Johanna bat mich, den Tiegel vom Tisch zu holen und ihr zu helfen, die Anweisung zu befolgen. „Entkleide mich und creme damit meinen Leib ein“, flüsterte sie. „Ich kann mich ja selbst kaum rühren.“
Es erfüllte mich mit Wohlgefallen, erneut ihre Haut berühren zu dürfen, obwohl Johanna krank auf ihrer Matratze kauerte. Ihre Hilflosigkeit war wie Wasser auf meine Mühlen. Ich spürte den Drang, für sie da zu sein, sie zu hegen und zu pflegen wie die schönste und teuerste aller Rosen. Achtsam zog ich ihr das nach Schnaps stinkende Sackkleid über die Ohren, tauchte meine Fingerspitzen in die Heiltinktur und cremte damit die weiche Haut über ihren lädierten Rippen ein. Johanna begann wie ein Kätzchen zu schnurren.
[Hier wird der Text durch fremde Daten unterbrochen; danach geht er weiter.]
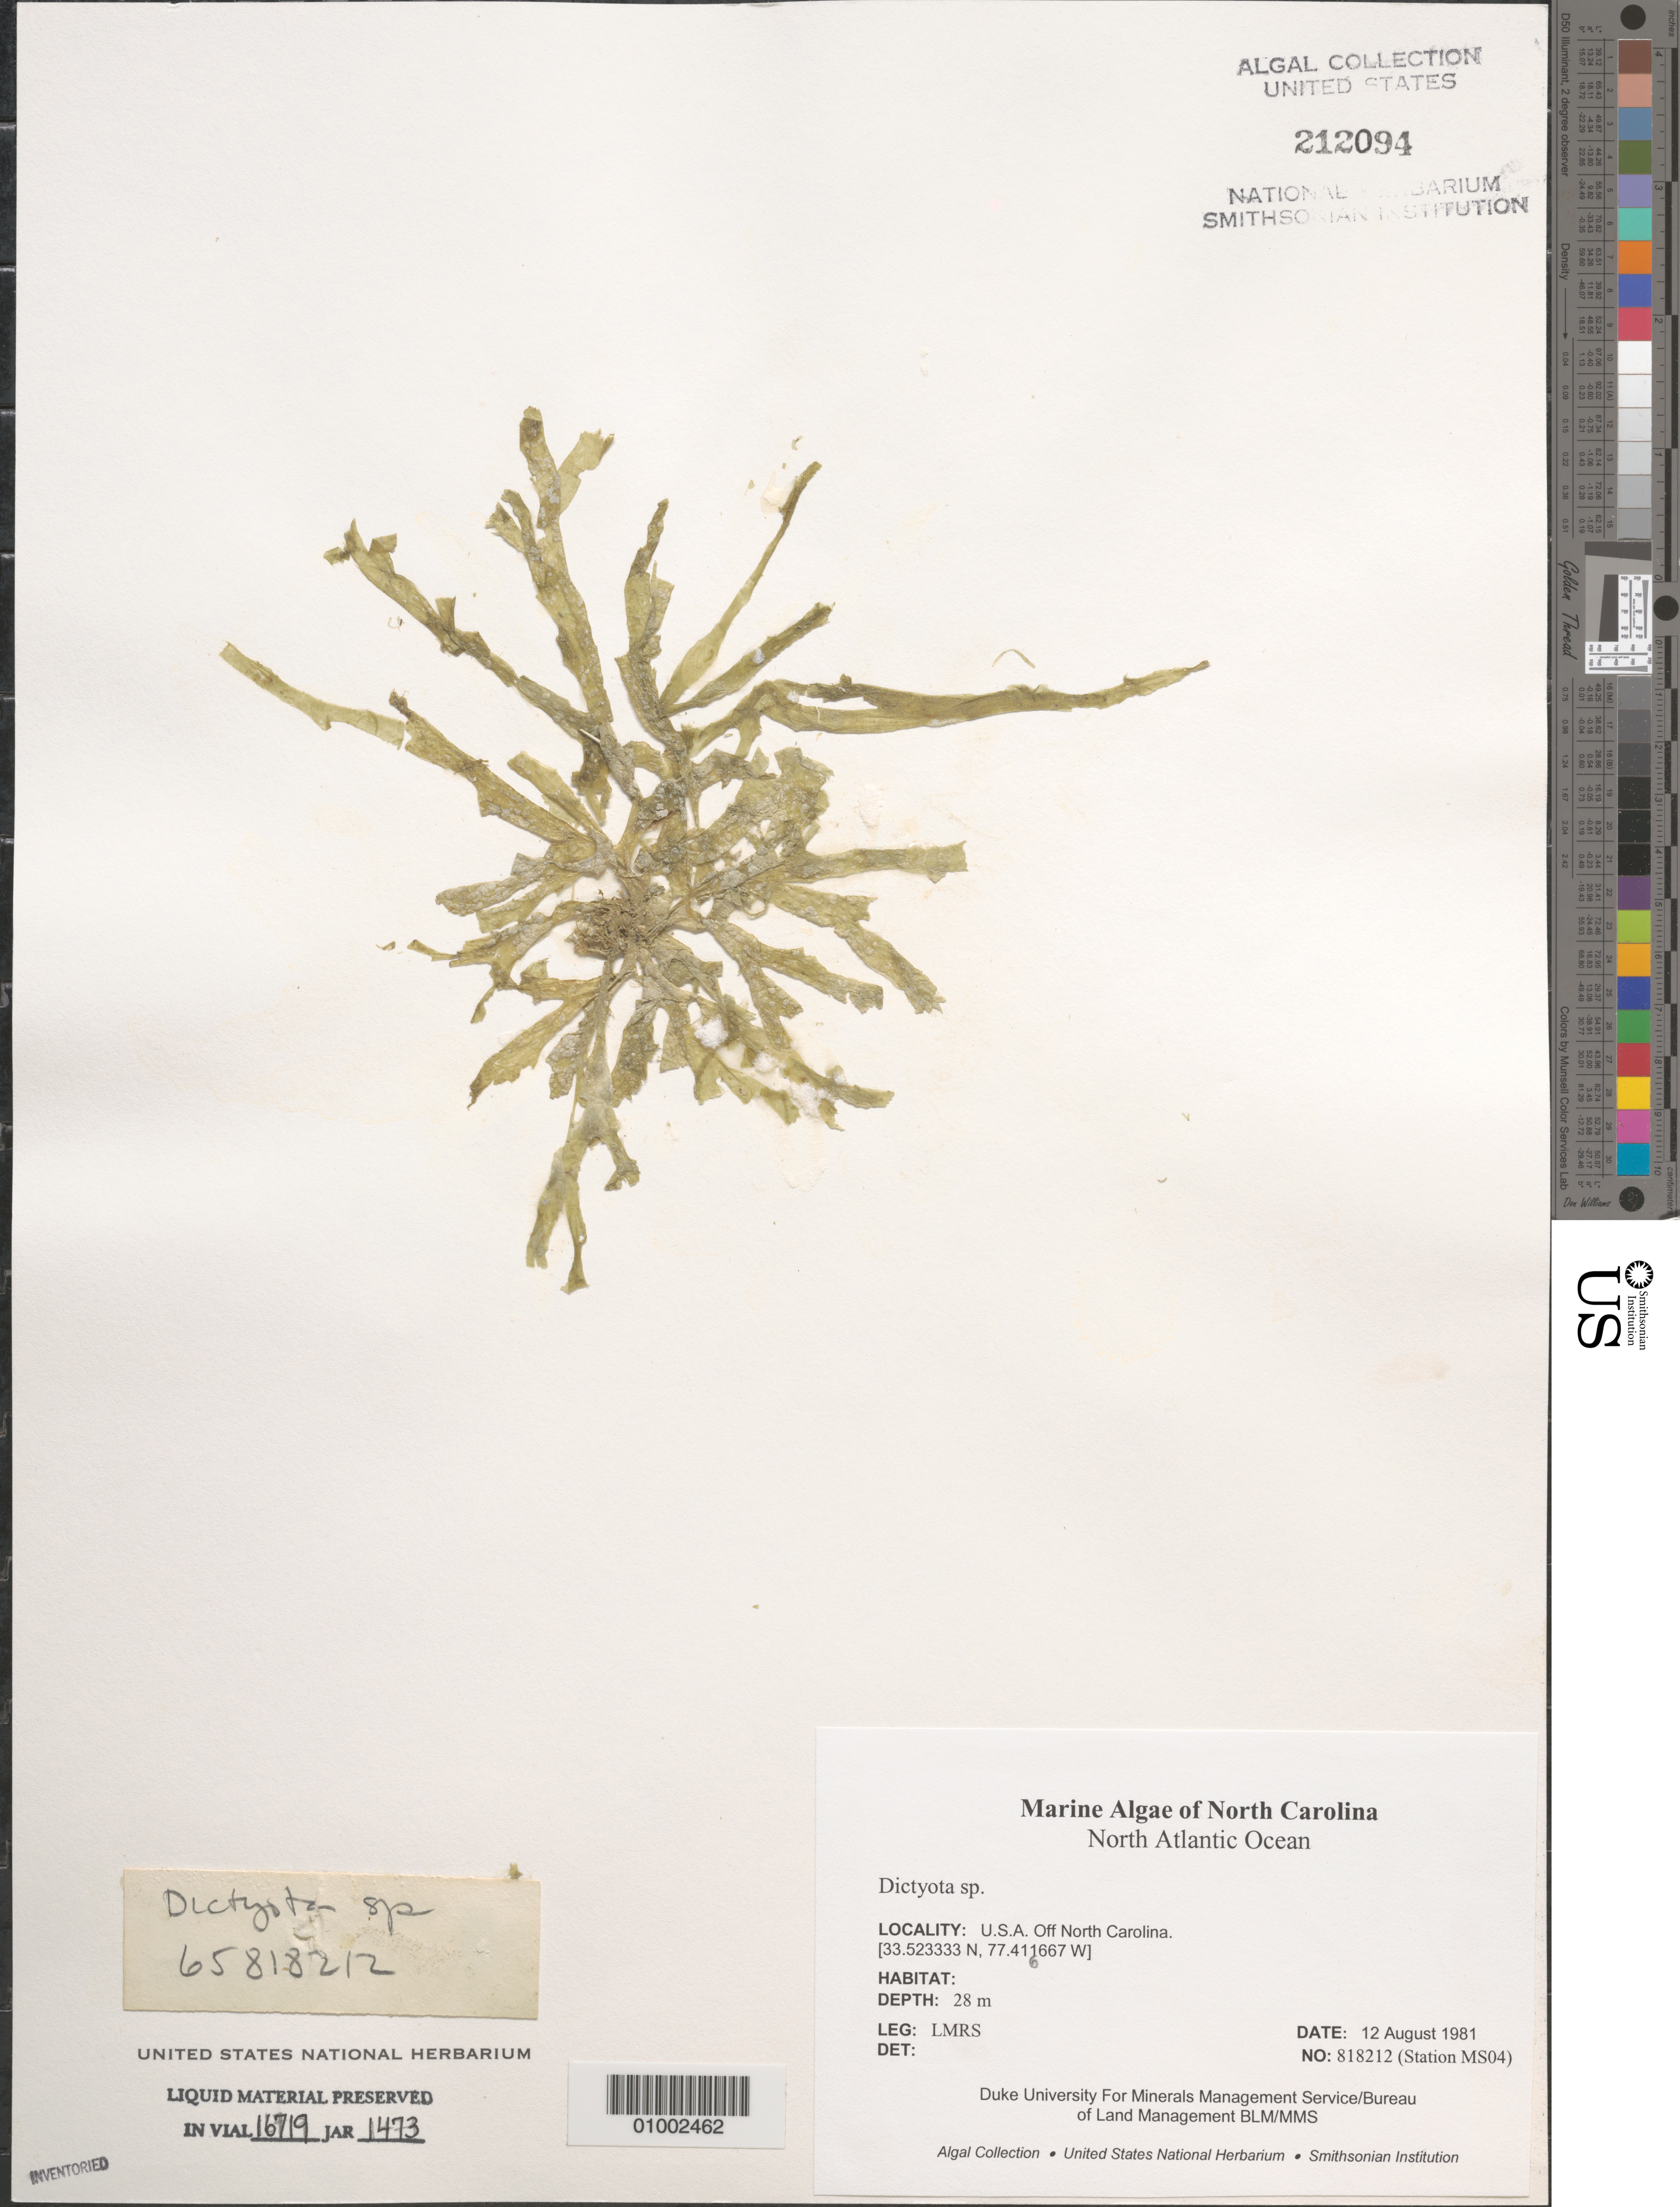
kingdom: Chromista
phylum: Ochrophyta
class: Phaeophyceae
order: Dictyotales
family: Dictyotaceae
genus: Dictyota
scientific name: Dictyota sp.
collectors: LMRS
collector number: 818212 (Station MS04)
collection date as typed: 12 Aug 1981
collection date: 1981-08-12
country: United States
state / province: North Carolina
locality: North Atlantic Ocean off North Carolina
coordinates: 33.523333 N, 77.416667 W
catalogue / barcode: US 212094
„Oh ja! Zum Teufel, dass wir jetzt nicht der Lust untertan werden können!“
Wahrlich, ich hatte genau den gleichen Wunsch wie Johanna. Ihre Liebeslaute klangen noch immer wie Musik in meinen Ohren. Nun würde sie unter mir Todesqualen erleiden. Nein, meine schwarze Johanna tat besser, an meiner Seite zu ruhen. Wir schmiegten uns aneinander und ließen unsere Münder miteinander verschmelzen. Nach unzähligen Minuten voller heißer Küsse gruben sich ihre Zähne in meine Lippen. Wie ein gieriges Tier biss sie sich an mir fest. Ich meinte, mein eigenes Blut zu schmecken und wurde von ungezähmter Leidenschaft heimgesucht. Johanna fügte sich ein in meinen Liebestaumel, bis ein Schmerzensschrei aus ihrem Munde unserem Treiben ein jähes Ende bescherte.